You may have already done that. You may be listening to this as a believer, and I think most of you are this morning. Brother, Sister, do you realise the love God has for you? That He would give His only Son to do away with your sin, so that you can be restored to Him—who would do such a thing? “Very rarely will anyone die for a righteous person, though for a good person someone might possibly dare to die. But God demonstrates his own love for us in this: while we were still sinners, Christ died for us.” (Romans 5:7-8) And having been reconciled to God, listen to the encouragement of Psalm 68:5: “A father to the fatherless, a defender of widows, is God in his holy dwelling.” Vaughan Roberts says:
“We might be bereaved, divorced, unhappily single or in a difficult marriage, but as Christians we are never alone.”
It is by faith in God that the believer lives. This means that you may frequently need to remind yourself, when you feel like this: “Look and see, there is no one at my right hand; no one is concerned for me. I have no refuge; no one cares for my life.” (Psalm 142:4) of the truth of this: “I cry to you, Lord; I say, ‘You are my refuge, my portion in the land of the living.’” (v5) Apply the truth of God to your lonely heart.
Christ restores our relationships with one another
God also graciously restores our relationship to fellow human beings through Christ. Primarily, this is to be seen and experienced in the church.

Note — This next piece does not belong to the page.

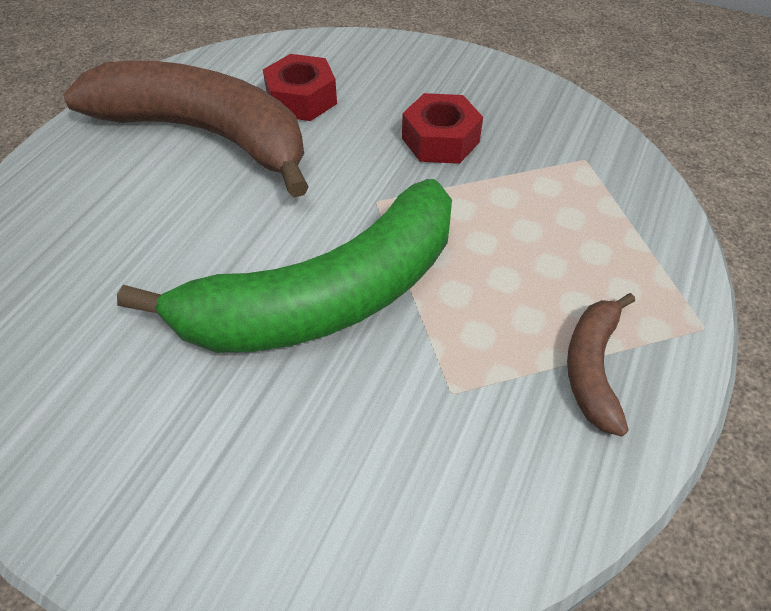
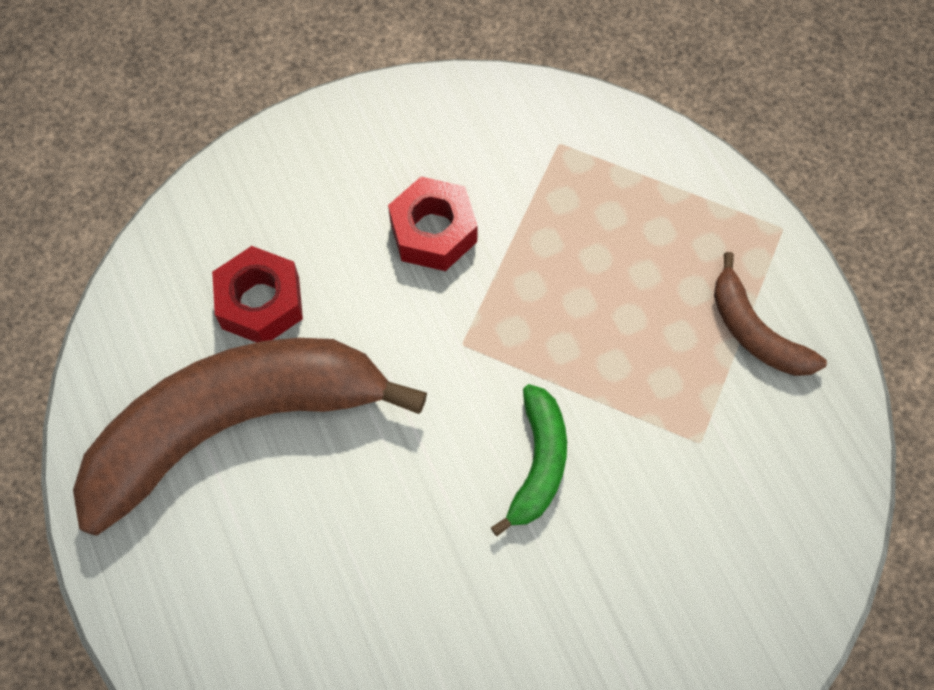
camera: 50 degrees left, 15 degrees up
(326, 297) = (538, 463): green banana -> green banana, size x0.45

Restored humanity. Let’s read Galatians 3:26-29. Do you see the reconciliation Christ brings? It’s not that God does away with our differences; it’s that He brings us together in Christ, as “children of God through faith”. This is why we call each other “brother” and “sister”—do that often! We are a family of worshippers—God’s original plan is being realised in the church. It is there that “God sets the lonely in families”, we read in Psalm 68:6a. And Jesus reminds us that this is so in Mark 10:29-30.
A foretaste of our future hope. Let’s not be naive, though. The church is not perfect. You can be hurt here, and seriously so. Your brother, sister is not the finished product—and neither are you. We wait for our perfection, our glorification, when Christ returns. But the church is a real foretaste of the sweetness of our humanity fully restored as God-worshippers. So be a brother; be a sister. Be a spiritual father or mother to those younger in the faith. Let us care for one another, love one another, as Christ has loved us. Let us pray for and with one another, binding our hearts together before the Lord. Let us bring God’s Word to one another at all times. This is how God cares for the lonely among His people.

Pudding

Beloved, let me reiterate: this sermon was not meant to be a fix-it-all-in-one-go. But I do call you to receive this teaching of God’s Word in faith. Let us come alongside one another: not just the lonely, but all, to be those companions who constantly remind each other of the blessed fellowship we have with God through Christ.